A team of researchers at the University of Bristol recently unveiled a new type of display that provides an illusion of depth. Unlike today’s 2D screens which enable viewers to see 3D images, the prototype consists of with nine separate screens arranged in a 3 x 3 configuration that physically tilt and move on its several axes. It measures around 50% smaller than the display of a 10-inch tablet. The researchers, however, do not discount the possibility of having more individual screens than the prototype.

The 3D screen is envisioned to give a more realistic representation of physical objects. Landscapes, for instance, will be better reflected on this screen as the display mimics the undulation of terrain.
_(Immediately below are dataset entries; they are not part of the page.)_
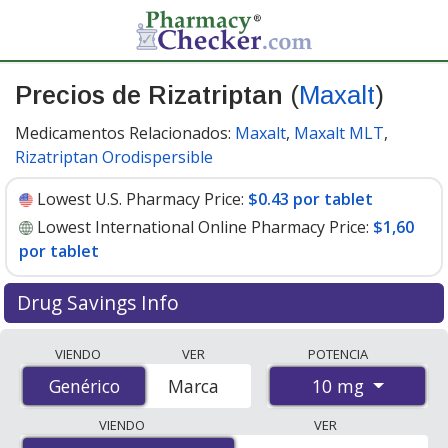
Precios de Rizatriptan
(
Maxalt
)
Medicamentos Relacionados:
Maxalt
,
Maxalt MLT
,
Rizatriptan Orodispersible
Lowest U.S. Pharmacy Price:
$0.43 por tablet
Lowest International Online Pharmacy Price:
$1,60
por tablet
Drug Savings Info
Compare Rizatriptan (Maxalt) prices from accredited
VIENDO
VER
POTENCIA
international online pharmacies, U.S. mail-order
10 mg
Genérico
Genérico
Marca
pharmacies, and discount coupon programs. The
lowest available price for Rizatriptan (Maxalt) 10 mg is
VIENDO
VER
$0.43 por tablet
for 90 tablets at U.S. pharmacies. You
According to Sriram Subramanian, one of the members of the team of scientists, the technology may be used in “collaboration, terrain modeling, 3D video that is beyond auto-stereoscopic 3D and tangible gaming.” It is said that during collaboration, half of the device will tilt towards one user while the other half towards another. The central screen, however, will remain blank.
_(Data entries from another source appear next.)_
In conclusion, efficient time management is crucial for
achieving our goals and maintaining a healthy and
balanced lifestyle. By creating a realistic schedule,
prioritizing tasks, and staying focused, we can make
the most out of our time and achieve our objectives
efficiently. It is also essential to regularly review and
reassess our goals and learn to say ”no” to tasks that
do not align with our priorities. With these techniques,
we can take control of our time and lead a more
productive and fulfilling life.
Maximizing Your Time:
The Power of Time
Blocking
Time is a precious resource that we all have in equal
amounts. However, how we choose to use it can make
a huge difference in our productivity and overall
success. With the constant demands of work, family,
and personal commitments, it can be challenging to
In the study, the researchers looked into how users would interact with such kind of display. The study revealed that instead of on-screen gestures, which are popular on flat displays, mid-air gestures are more preferable on the tilt 3D screen. Moreover, the study found that people who tried the tilt 3D screen tended to associate it with other types of 3D displays, such as those found in theatres.

Subramanian believes that the device will have many uses. However, they also recognize that “we need to establish whether users can relate to the new experiences and advantages of using such a device.”

The prototype was presented at the MobileHCI 2012 conference held in San Francisco from September 21 to 24. The focus of the conference is Human-Computer Interaction with Mobile Devices and Services. The event gathers designers, practicioners, developers and academicians to talk about the issues concerning interaction.